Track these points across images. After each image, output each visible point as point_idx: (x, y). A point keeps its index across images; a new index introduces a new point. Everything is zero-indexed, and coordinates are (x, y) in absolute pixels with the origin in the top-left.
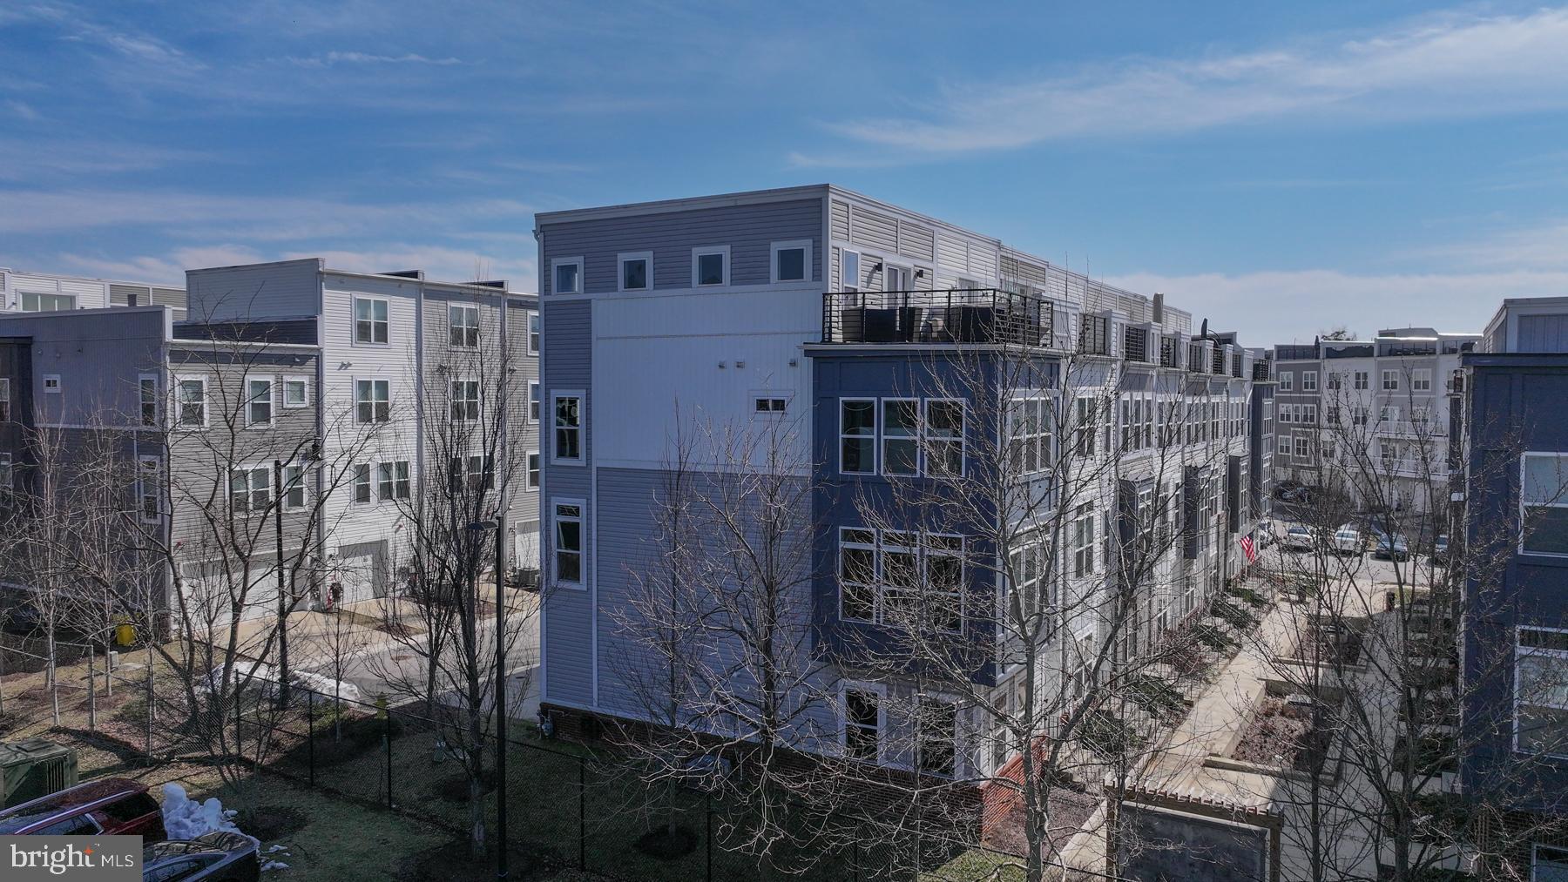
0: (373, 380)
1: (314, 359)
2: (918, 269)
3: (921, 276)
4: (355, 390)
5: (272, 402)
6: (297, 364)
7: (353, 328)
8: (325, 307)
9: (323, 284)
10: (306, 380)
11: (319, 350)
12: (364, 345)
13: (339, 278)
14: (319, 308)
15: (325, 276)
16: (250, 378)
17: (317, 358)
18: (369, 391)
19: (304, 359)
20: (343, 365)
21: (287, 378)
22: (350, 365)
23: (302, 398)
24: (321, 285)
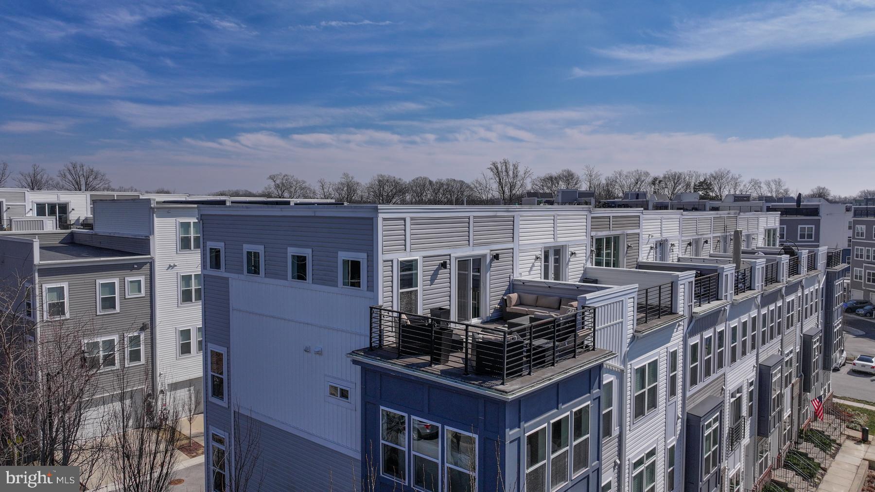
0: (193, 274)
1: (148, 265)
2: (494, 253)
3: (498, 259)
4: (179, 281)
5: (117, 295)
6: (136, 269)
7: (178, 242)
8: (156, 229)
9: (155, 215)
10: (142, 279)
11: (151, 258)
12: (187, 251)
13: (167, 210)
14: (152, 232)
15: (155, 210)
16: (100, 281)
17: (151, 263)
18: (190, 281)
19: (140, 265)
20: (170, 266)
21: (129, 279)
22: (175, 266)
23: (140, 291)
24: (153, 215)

########################################

Please reproduce the rows word for word, starting with the first line and going on through the line with "4: (355, 390)", both included. Leave the pictures out of your answer.

### PROBLEM SOLUTION
Track these points across images. After each image, output each visible point as point_idx: (x, y). A point keeps its index across images; a new index introduces a new point. Everything is zero-indexed, and coordinates are (x, y) in absolute pixels with the origin in the top-left.
0: (373, 380)
1: (314, 359)
2: (918, 269)
3: (921, 276)
4: (355, 390)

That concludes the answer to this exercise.